È forse il problema principale per i grandi club: i contratti dei calciatori stanno drogando il mercato e rischiano di far scendere i prezzi dei cartellini – al netto di quanto succede nella bolla dell’Arabia Saudita. Quel trend che aveva portato il Chelsea del businessman Tod Boelhy a offrire ingaggi extralusso per almeno sei o sette anni ora sta diventando un modello anche per i club di seconda fascia. Un esempio? L’accordo con cui l’Athletic Bilbao ha blindato uno dei suoi giocatori-simbolo, Nico Williams, fino al 2035. Ecco, un contratto del genere sembra aver siglato un impegno a lunghissimo termine e praticamente indissolubile, un vero e proprio patto di sangue. Che però potrebbe rivelarsi un’arma a doppio taglio per tutte le parti in causa. Lo dice l’andamento degli ultimi anni.
Come rilevato da L’Équipe, infatti, firmare contratti di lunga durata è diventata una tendenza sia nella Liga spagnola che in Premier League. Al 22 luglio, sono 43 i giocatori che hanno accordi superiori ai cinque anni, di cui 18 nel solo Chelsea. Che ha sfruttato questa possibilità più di ogni altro club prima che la FIFA finisse per cercare di equiparare la durata a livello globale: «Oggi, almeno secondo la Federazione Internazionale, non si possono più stipulare accordi più lunghi di cinque anni», ricorda al giornale francese Jean-Rémi Cognard, avvocato esperto in diritto sportivo. «Solo che questa durata non è legata solo ai codici dalle istituzioni calcistiche. C’entra anche il diritto del lavoro nazionale, che alla fine prevale». Come accade proprio in Spagna e Inghilterra, ma non negli altri top cinque campionati europei.

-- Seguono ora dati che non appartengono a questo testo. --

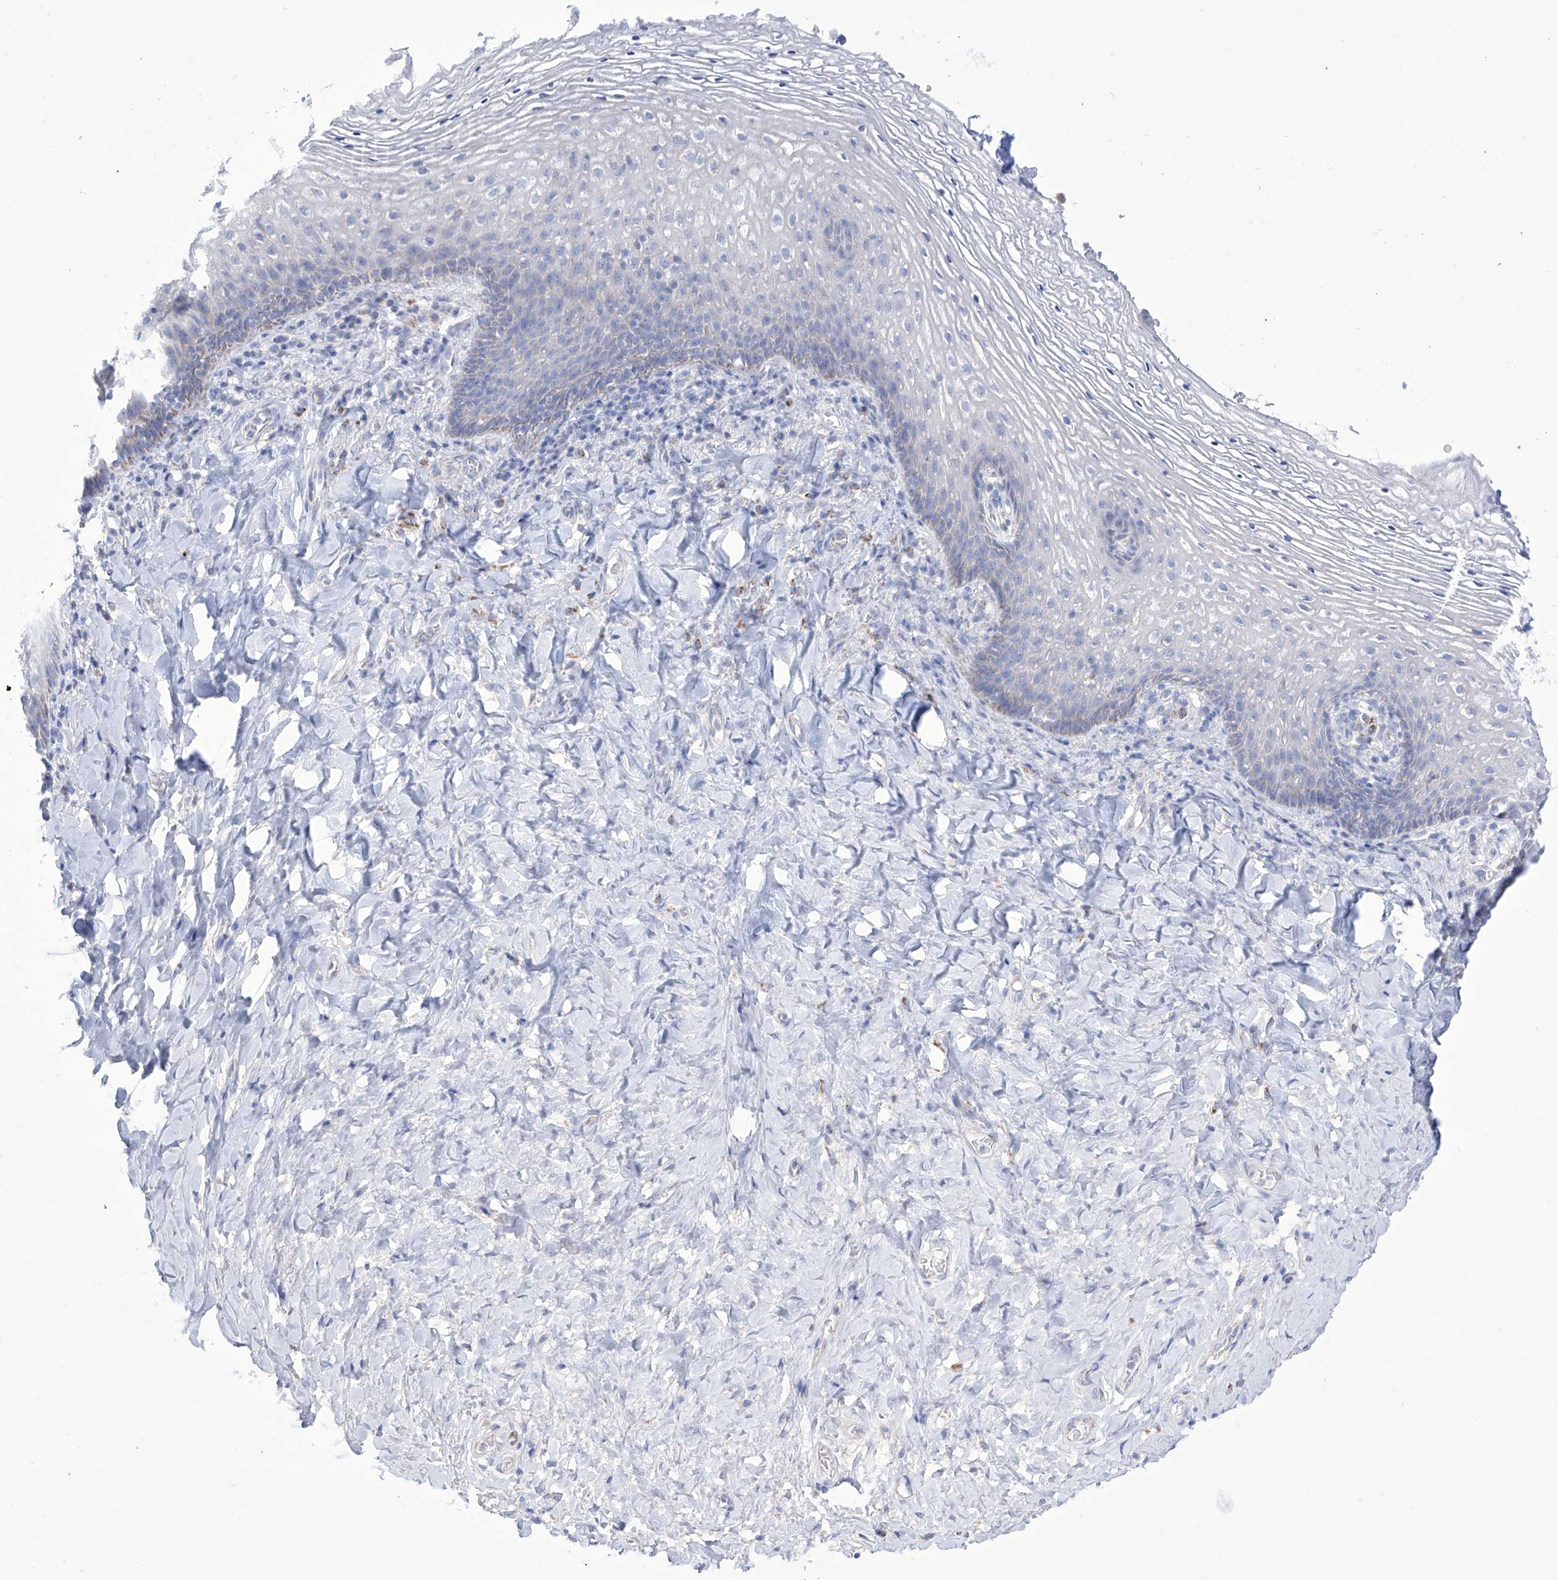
{"staining": {"intensity": "negative", "quantity": "none", "location": "none"}, "tissue": "vagina", "cell_type": "Squamous epithelial cells", "image_type": "normal", "snomed": [{"axis": "morphology", "description": "Normal tissue, NOS"}, {"axis": "topography", "description": "Vagina"}], "caption": "Immunohistochemistry (IHC) micrograph of benign human vagina stained for a protein (brown), which displays no positivity in squamous epithelial cells. The staining is performed using DAB brown chromogen with nuclei counter-stained in using hematoxylin.", "gene": "ALDH6A1", "patient": {"sex": "female", "age": 60}}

Ok, ma qual è il vantaggio di questi contratti? Fino a qualche tempo fa era un modo per ammortizzare il costo del trasferimento su più stagioni sportive. Acquistare un giocatore per 80 milioni di euro e fargli firmare un contratto di dieci anni anni permetteva di dichiarare un ammortamento annuale di otto milioni. Questa pratica, di fatto, permetteva ai club di aggirare le regole del Fair Play finanziario, di comprare di più o a prezzi più alti. Ed è proprio qui che la FIFA è intervenuta in modo più significativo: indipendentemente dalla durata del contratto di lavoro, la durata massima dell’ammortamento per un cartellino è di cinque anni. E questa regola vale dappertutto, anche in Liga e in Premier League.
Eppure alcune squadre continuano a proporre contratti lunghissimi. «In teoria, bisogna rispettare la scadenza del contratto a tempo determinato. E questa è una cosa che dovrebbe proteggere i club: in presenza di un accordo ancora lungo, se un giocatore vuole andarsene, l’indennizzo che dovrà pagare sarà più». E lo stesso discorso vale anche per i ritocchi di stipendio: se il contratto in questione è lontano dalla scadenza, il giocatore rischia di avere meno potere al tavolo di trattative. In virtù di tutto questo, quindi, un calciatore che stipula un accordo di sette, otto o dieci anni rischia di mettersi da solo in una prigione dorata. Non a caso, viene da dire, solo due grandi nomi del panorama europeo hanno sottoscritto contratti più lunghi di cinque stagioni: il già citato Williams ed Erling Haaland.
Ma il rischio riguarda anche i club. Pensiamo al già citato Chelsea: oltre a Cole Palmer, Enzo Fernández e Nicolas Jackson, anche Mykhailo Mudryk ha firmato un contratto lunghissimo, otto anni e mezzo da gennaio 2023 a giugno 2031. Oggi l’attaccante ucraino rischia quattro anni di squalifica per doping. Ma i problemi possono manifestarsi anche al di là di casi “unici” come quello di Mudryk: João Félix è arrivato l’anno scorso per 52 milioni e ha sottoscritto un accordo fino al 2031, non ha convinto e ora è difficilissimo da piazzare sul mercato; Benoît Badiashile (contratto fino al 2030) e Wesley Fofana (contratto fino al 2029) hanno avuto problemi fisici ricorrenti. È anche una questione di garanzie percepite, quindi di stimoli che potrebbero calare: «Con tanti anni di contratto», ha spiegato Cognard a L’Équipe, «un calciatore si sente sicuro e questo può essere un’arma a doppio taglio, in quanto potrebbe implicitamente abbassare il livello delle performance. Dopotutto una carriera professionistica raramente dura più di 20 anni, firmare un contratto da otto-dieci anni è una scelta importante, che può condizionare l’intera storia di un atleta». Insomma, una volta scomparso il discorso-ammortamento non ci sono più motivi validi per firmare contratti lunghi. O almeno così pare.